What is needed:
Copy every line of the following data that includes the string "left".

Records supplied:
%%

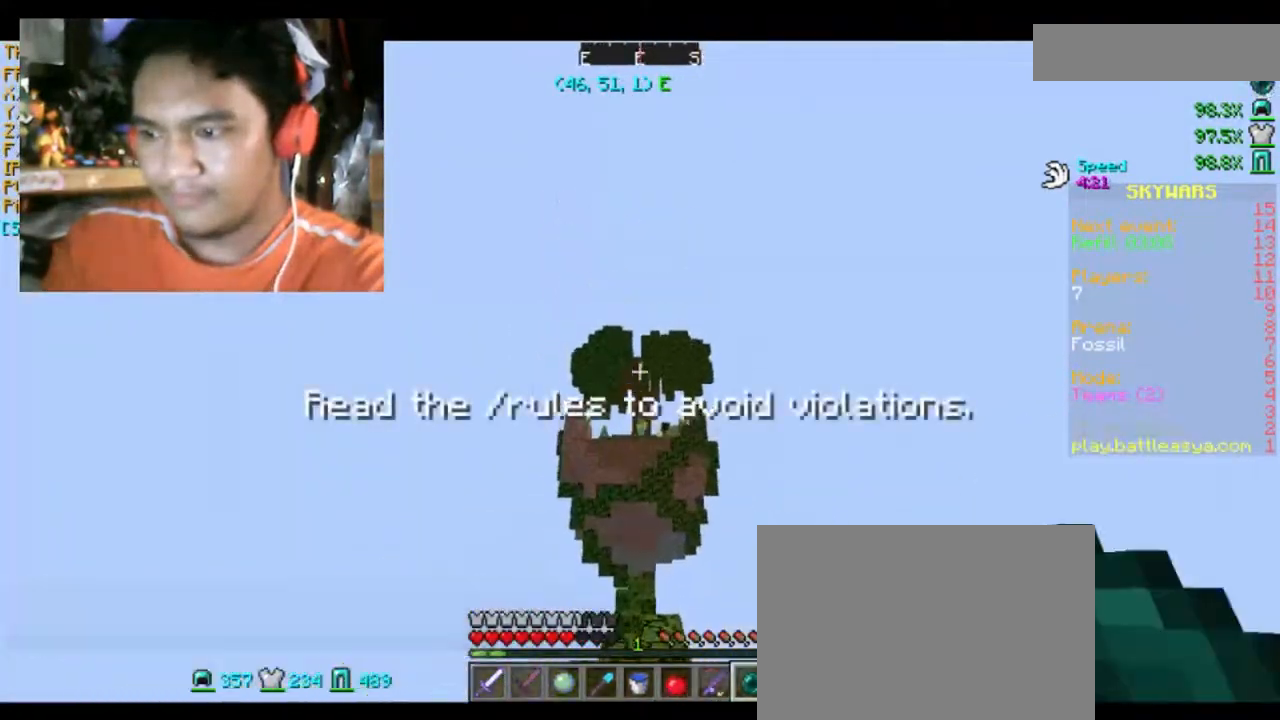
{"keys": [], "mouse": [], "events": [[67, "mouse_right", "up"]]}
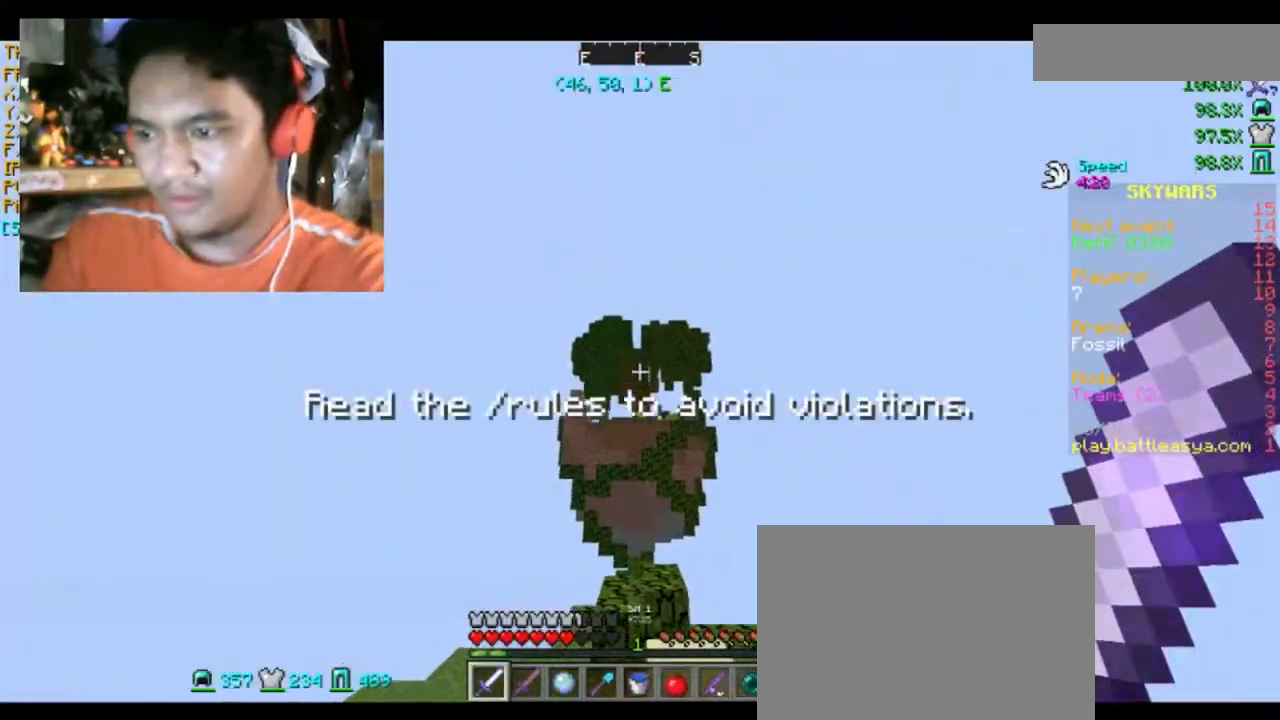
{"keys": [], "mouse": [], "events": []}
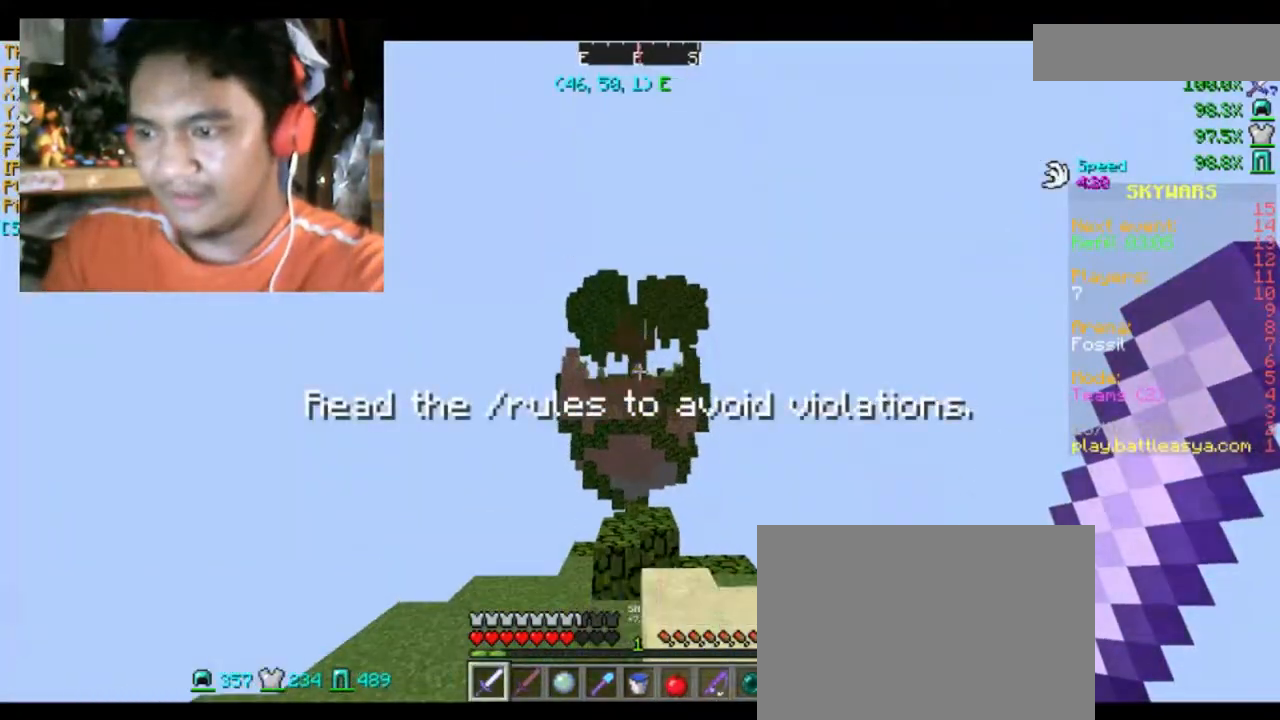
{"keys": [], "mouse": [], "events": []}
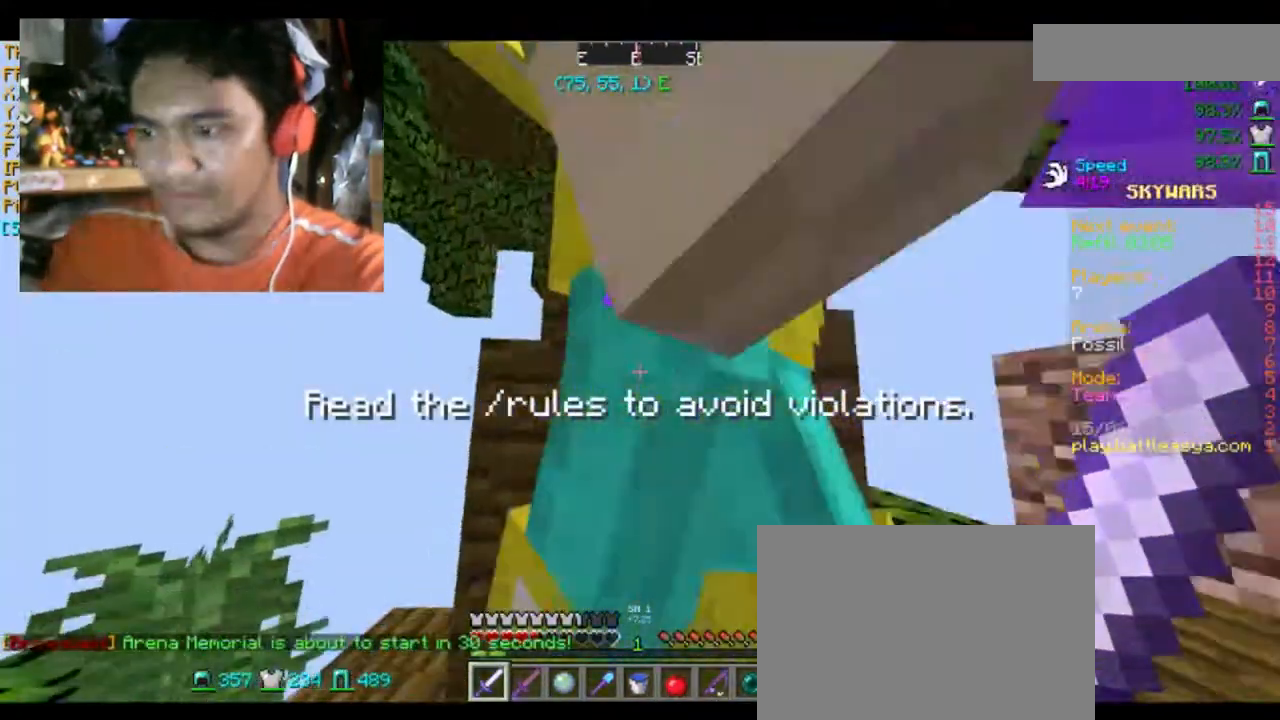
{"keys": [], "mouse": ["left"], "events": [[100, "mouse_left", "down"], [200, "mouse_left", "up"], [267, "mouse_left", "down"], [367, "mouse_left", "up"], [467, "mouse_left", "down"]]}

%%
%%

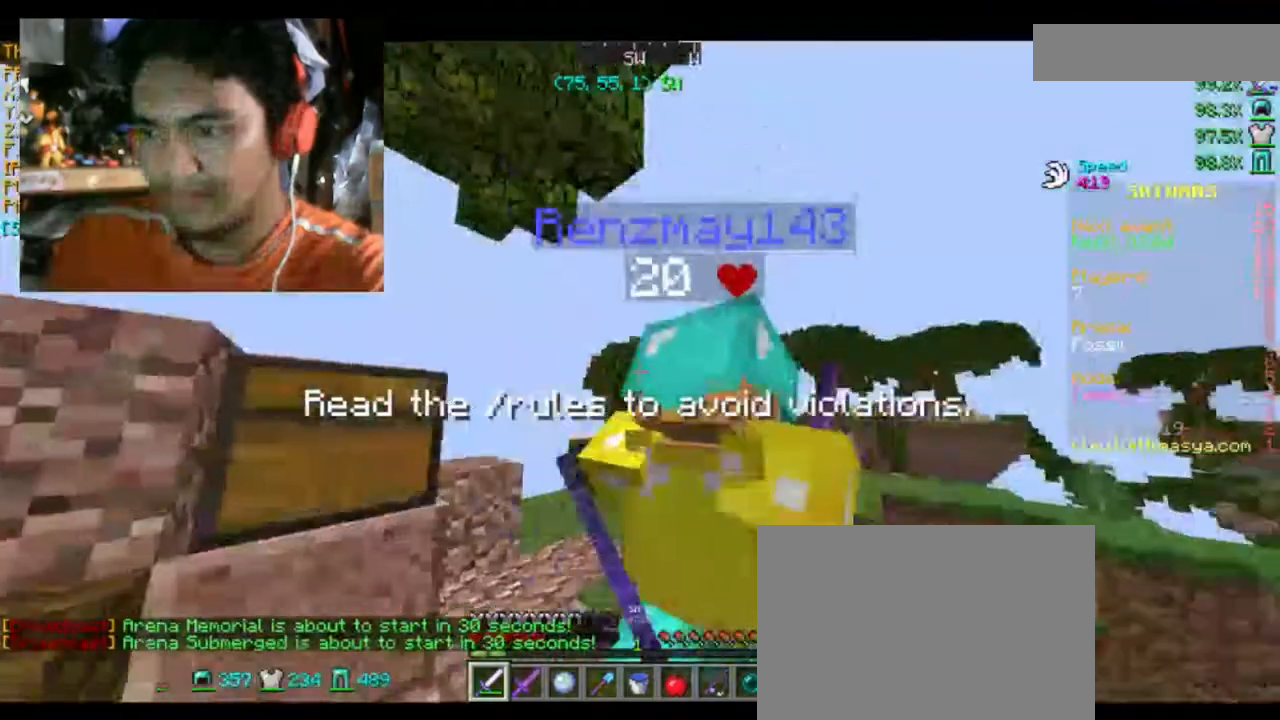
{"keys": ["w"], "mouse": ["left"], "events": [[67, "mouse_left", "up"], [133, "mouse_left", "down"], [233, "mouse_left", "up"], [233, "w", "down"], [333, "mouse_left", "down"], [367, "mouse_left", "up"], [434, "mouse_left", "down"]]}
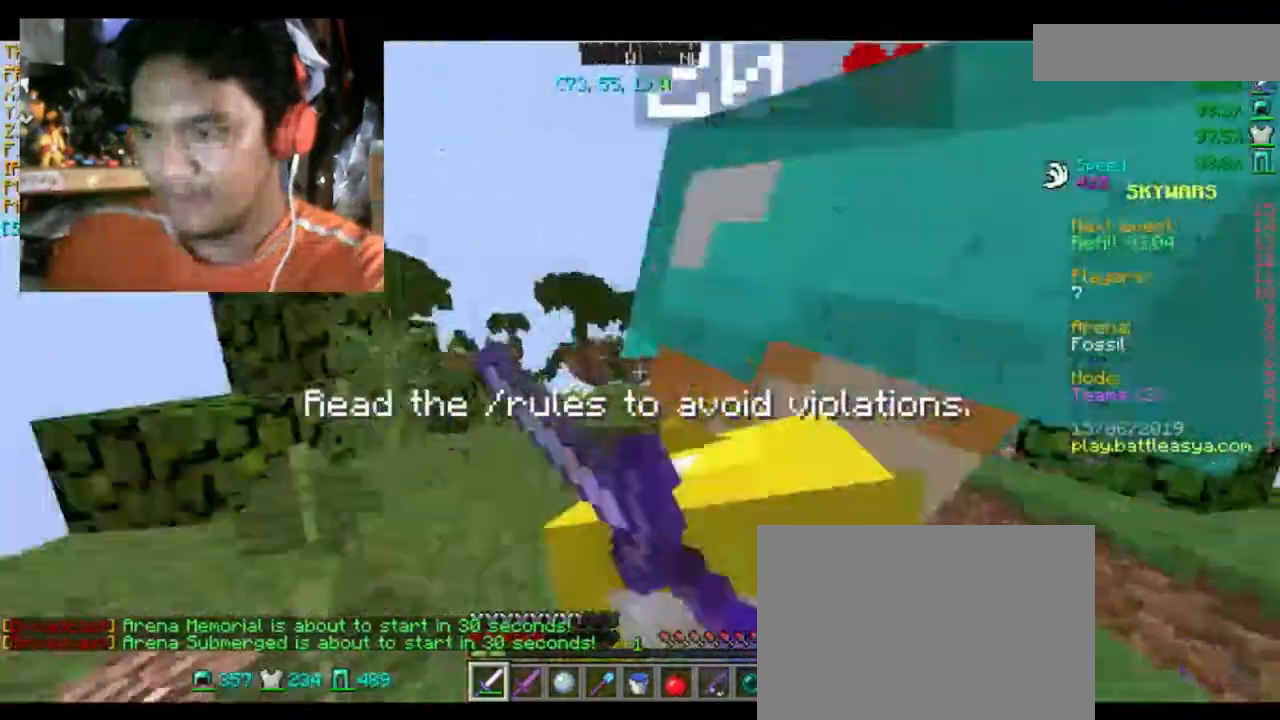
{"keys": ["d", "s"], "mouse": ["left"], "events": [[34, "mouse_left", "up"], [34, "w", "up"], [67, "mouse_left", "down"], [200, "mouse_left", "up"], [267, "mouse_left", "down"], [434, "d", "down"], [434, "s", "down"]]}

%%

Task response:
{"keys": [], "mouse": ["left"], "events": [[100, "mouse_left", "down"], [200, "mouse_left", "up"], [267, "mouse_left", "down"], [367, "mouse_left", "up"], [467, "mouse_left", "down"]]}
{"keys": ["w"], "mouse": ["left"], "events": [[67, "mouse_left", "up"], [133, "mouse_left", "down"], [233, "mouse_left", "up"], [233, "w", "down"], [333, "mouse_left", "down"], [367, "mouse_left", "up"], [434, "mouse_left", "down"]]}
{"keys": ["d", "s"], "mouse": ["left"], "events": [[34, "mouse_left", "up"], [34, "w", "up"], [67, "mouse_left", "down"], [200, "mouse_left", "up"], [267, "mouse_left", "down"], [434, "d", "down"], [434, "s", "down"]]}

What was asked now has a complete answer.